TASK BRIEF: Below are the entries to work from; restate word for word the portion that opens with the line containing "uma mochila pesada o tempo todo –" and closes with the line containing "Você deve ficar", keeping both.

MATERIAL SHOWN:
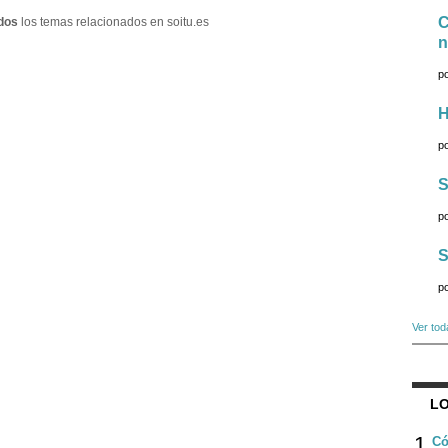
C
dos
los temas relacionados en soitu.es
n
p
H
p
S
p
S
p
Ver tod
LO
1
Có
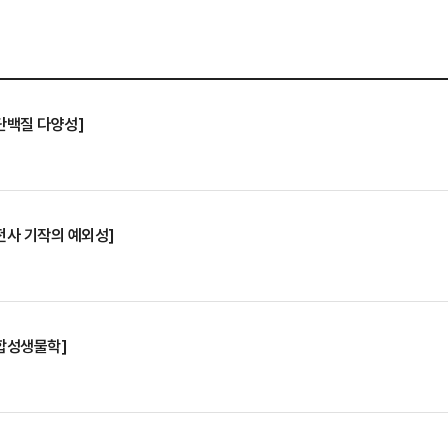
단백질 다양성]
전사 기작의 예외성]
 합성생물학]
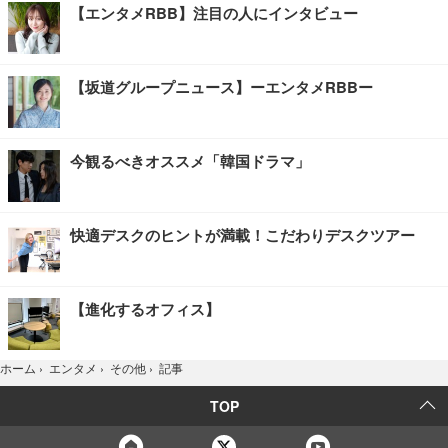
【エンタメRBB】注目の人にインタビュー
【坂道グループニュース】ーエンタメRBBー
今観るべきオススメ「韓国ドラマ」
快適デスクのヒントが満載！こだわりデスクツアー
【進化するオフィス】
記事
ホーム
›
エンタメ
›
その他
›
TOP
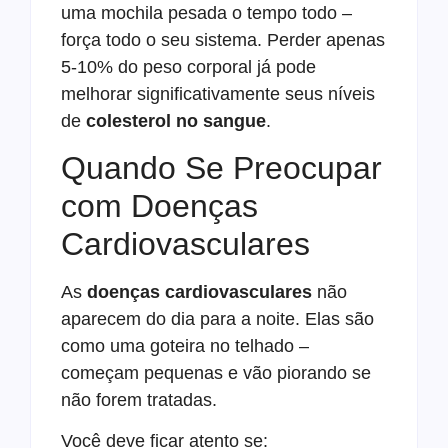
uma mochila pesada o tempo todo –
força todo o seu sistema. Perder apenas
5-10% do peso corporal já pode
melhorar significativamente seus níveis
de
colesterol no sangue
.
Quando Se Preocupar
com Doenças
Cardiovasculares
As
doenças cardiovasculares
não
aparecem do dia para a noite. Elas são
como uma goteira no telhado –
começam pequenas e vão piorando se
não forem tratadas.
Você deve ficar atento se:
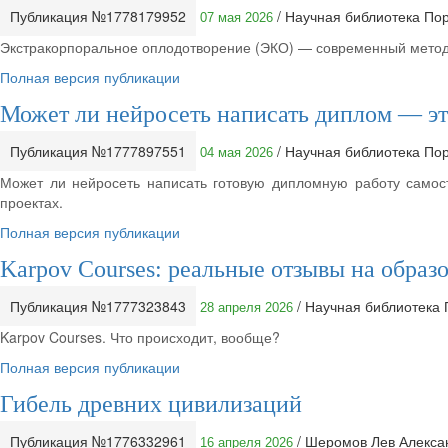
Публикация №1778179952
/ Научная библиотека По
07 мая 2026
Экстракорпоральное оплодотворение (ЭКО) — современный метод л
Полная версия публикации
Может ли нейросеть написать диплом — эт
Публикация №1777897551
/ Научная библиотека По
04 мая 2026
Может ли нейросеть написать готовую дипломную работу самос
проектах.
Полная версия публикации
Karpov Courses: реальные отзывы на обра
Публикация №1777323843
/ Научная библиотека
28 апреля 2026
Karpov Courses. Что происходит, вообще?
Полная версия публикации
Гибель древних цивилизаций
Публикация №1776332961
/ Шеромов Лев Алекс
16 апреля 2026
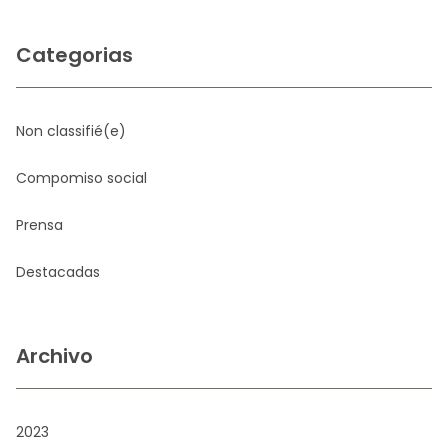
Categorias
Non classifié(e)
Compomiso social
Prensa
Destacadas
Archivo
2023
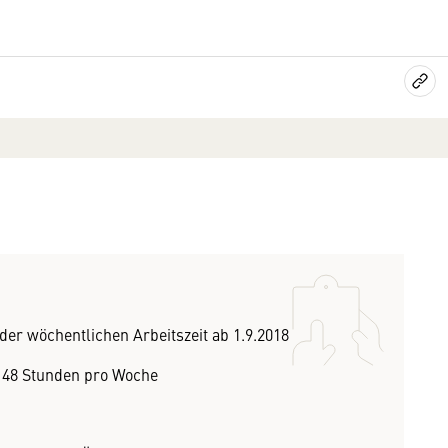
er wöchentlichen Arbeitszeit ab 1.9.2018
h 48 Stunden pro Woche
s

EXPECTED ANSWER:
uma mochila pesada o tempo todo –
força todo o seu sistema. Perder apenas
5-10% do peso corporal já pode
melhorar significativamente seus níveis
de
colesterol no sangue
.
Quando Se Preocupar
com Doenças
Cardiovasculares
As
doenças cardiovasculares
não
aparecem do dia para a noite. Elas são
como uma goteira no telhado –
começam pequenas e vão piorando se
não forem tratadas.
Você deve ficar atento se:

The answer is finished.